Lazerrick Coffee v. Edward Lewis

U.S. Court of Appeals for the Seventh Circuit
Per Curiam

Lazerrick Coffee v. Edward Lewis

Opinion

NONPRECEDENTIAL DISPOSITION To be cited only in accordance with Fed. R. App. P. 32.1

United States Court of Appeals For the Seventh Circuit Chicago, Illinois 60604

Submitted August 18, 2016* Decided August 18, 2016

Before

RICHARD A. POSNER, Circuit Judge

FRANK H. EASTERBROOK, Circuit Judge

DIANE S. SYKES, Circuit Judge

No. 15‐1936

LAZERRICK COFFEE, Appeal from the United States District Plaintiff‐Appellant, Court for the Central District of Illinois.

v. No. 12‐C‐1416

EDWARD D. LEWIS, et al., James E. Shadid, Defendants‐Appellees. Chief Judge.

O R D E R

Lazerrick Coffee, an Illinois inmate, sued several correctional officers under 42 U.S.C. § 1983, claiming that they violated the Eighth Amendment during a cell extraction. The district court granted summary judgment to one defendant and after Coffee presented his case‐in‐chief to a jury, granted judgment as a matter of law to the remaining defendants. See FED. R. CIV. P. 50(a).

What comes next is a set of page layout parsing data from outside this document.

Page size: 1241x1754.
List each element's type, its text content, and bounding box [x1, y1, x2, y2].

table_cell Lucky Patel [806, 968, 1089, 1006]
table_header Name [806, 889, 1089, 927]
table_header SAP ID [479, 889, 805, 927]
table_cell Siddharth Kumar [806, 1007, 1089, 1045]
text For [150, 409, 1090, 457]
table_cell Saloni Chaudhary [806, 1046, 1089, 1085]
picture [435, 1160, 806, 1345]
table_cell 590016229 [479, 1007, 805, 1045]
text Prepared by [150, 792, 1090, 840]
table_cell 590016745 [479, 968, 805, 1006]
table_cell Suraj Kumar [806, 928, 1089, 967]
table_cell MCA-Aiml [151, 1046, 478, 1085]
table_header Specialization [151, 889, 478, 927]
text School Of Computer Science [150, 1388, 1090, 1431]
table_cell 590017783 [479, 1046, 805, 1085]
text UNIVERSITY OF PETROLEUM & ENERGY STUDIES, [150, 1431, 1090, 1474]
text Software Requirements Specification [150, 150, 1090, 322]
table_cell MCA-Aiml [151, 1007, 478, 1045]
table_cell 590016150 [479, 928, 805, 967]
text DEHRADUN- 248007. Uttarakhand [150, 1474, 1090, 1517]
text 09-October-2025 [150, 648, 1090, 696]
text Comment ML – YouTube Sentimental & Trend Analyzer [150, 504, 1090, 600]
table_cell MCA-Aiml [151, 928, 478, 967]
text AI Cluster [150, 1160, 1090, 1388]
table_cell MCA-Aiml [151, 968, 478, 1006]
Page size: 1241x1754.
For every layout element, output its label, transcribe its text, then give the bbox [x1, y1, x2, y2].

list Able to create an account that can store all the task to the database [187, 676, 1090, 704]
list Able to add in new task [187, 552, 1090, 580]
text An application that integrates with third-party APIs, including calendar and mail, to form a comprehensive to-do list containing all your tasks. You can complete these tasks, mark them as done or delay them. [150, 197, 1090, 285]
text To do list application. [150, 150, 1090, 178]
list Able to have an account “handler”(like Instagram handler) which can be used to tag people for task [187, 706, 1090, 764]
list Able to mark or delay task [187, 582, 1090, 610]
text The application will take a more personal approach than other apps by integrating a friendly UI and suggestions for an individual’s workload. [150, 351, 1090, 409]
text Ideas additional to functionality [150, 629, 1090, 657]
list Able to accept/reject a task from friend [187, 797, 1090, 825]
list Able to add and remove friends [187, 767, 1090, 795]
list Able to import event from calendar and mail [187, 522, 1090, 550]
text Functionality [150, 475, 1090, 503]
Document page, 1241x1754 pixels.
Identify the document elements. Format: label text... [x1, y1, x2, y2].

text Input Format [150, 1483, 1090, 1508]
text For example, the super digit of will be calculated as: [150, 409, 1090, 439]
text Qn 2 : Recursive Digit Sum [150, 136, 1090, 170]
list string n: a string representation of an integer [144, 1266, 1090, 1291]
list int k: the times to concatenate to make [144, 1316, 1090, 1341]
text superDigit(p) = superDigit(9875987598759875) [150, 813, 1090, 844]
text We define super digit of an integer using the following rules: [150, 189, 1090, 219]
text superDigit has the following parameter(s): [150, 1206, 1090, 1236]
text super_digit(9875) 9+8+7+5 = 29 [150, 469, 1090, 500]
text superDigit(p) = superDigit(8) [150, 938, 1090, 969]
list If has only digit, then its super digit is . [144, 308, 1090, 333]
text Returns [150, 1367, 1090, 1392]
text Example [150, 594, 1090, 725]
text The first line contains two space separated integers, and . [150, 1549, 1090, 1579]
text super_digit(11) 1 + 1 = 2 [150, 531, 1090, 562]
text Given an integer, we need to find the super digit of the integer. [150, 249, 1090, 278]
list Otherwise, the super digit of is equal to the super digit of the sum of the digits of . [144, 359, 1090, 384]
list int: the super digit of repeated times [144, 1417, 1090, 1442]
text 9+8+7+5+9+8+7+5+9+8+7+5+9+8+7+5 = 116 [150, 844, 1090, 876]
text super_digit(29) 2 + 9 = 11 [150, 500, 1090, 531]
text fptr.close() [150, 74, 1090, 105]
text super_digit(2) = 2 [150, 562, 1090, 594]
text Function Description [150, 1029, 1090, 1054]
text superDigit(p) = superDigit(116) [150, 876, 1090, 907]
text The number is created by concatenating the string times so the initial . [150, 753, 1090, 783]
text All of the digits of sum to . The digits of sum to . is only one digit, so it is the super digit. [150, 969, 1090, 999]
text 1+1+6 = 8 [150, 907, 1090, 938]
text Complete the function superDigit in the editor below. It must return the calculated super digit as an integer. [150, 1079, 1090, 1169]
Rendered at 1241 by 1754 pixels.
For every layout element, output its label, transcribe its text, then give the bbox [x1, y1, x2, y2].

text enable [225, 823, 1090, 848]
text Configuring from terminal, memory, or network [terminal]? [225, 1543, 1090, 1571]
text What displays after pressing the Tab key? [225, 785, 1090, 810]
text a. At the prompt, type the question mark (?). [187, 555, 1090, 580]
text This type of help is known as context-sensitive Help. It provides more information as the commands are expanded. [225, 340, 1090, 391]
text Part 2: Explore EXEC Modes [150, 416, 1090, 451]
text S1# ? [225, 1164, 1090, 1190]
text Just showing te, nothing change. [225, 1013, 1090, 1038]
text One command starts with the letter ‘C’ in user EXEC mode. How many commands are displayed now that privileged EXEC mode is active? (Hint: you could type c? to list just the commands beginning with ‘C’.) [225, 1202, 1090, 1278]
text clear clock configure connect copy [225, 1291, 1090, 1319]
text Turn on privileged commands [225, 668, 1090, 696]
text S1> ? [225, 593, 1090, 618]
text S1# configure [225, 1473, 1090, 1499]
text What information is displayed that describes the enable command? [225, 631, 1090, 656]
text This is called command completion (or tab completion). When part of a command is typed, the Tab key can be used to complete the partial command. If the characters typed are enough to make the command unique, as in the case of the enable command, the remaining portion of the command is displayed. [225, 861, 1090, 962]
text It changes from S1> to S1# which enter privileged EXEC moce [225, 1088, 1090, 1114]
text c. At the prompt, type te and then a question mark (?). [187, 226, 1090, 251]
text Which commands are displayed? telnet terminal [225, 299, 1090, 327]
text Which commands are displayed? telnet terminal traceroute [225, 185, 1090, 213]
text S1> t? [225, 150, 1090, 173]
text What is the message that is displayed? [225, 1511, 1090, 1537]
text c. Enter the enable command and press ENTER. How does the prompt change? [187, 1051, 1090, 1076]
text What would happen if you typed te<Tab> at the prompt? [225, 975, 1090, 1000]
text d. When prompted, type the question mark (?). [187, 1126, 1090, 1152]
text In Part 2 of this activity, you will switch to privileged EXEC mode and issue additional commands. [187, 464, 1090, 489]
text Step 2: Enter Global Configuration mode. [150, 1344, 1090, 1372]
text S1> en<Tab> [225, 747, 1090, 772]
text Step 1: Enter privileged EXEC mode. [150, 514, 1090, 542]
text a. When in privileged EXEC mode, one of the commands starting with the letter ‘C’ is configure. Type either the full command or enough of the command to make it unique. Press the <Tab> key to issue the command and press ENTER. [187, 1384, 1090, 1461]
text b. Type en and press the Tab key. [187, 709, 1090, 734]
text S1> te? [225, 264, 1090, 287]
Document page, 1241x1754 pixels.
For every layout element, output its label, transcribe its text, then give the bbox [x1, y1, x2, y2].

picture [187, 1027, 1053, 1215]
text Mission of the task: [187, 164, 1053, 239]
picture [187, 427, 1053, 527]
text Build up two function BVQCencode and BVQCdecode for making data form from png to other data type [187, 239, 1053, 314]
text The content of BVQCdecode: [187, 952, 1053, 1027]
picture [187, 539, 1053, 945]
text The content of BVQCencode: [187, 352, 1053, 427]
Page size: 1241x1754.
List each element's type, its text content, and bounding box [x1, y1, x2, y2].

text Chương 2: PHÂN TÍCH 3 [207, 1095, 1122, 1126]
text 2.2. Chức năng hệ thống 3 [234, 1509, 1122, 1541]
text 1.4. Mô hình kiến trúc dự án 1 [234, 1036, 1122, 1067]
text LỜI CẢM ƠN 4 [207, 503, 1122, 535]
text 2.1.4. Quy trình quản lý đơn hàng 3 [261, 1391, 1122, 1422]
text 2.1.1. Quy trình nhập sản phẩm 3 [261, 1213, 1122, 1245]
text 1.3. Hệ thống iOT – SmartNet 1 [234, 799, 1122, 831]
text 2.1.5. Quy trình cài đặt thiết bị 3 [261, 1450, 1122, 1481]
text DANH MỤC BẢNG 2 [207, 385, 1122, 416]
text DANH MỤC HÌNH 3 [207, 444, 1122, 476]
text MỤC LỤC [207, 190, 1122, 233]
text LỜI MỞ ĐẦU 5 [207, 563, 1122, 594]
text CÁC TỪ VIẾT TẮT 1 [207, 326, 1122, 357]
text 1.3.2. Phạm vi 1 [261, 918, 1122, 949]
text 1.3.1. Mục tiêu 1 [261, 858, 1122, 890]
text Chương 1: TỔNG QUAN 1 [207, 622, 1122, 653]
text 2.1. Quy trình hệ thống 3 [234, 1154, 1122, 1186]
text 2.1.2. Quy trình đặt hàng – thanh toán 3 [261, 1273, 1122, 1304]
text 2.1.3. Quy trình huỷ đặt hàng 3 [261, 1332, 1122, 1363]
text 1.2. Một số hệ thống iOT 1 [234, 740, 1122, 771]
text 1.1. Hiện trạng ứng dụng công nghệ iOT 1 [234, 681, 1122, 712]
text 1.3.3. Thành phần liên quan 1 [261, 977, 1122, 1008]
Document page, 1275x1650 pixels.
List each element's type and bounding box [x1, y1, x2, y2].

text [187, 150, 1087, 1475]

* After examining the briefs and record, we have concluded that oral argument is

unnecessary. Thus the appeal is submitted on the briefs and record. See FED. R. APP. P. 34(a)(2)(C). No. 15‐1936 Page 2

Coffee appeals only the grant of judgment as a matter of law. But to properly assess this argument, we would need to review the evidence Coffee presented at trial. See FED. R. CIV. P. 50(a)(1) (explaining that the district court may grant judgment as a matter of law if the evidence presented at trial does not provide “legally sufficient evidentiary basis to find for the party”). Coffee, however, failed to submit the trial transcript to this court. See FED. R. APP. P. 10(b)(2) (“If the appellant intends to urge on appeal that a finding or conclusion is unsupported by the evidence or is contrary to the evidence, the appellant must include in the record a transcript of all evidence relevant to that finding or conclusion.”). He did request the transcript from the district court, but the court denied that request, and Coffee did not renew his request in this court or obtain the transcript using other means. Moreover, the appellees’ response brief warned Coffee of the potential consequences of failing to provide a transcript. Thus, we decline to exercise our authority to order Coffee to supplement the record on appeal. See FED. R. APP. P. 10(e)(2)(C); Morisch v. United States, 653 F.3d 522, 530 (7th Cir. 2011); Learning Curve Toys, Inc. v. PlayWood Toys, Inc., 342 F.3d 714, 731 n.10 (7th Cir. 2003).

Because the absence of a transcript precludes our review, Coffee’s appeal is DISMISSED.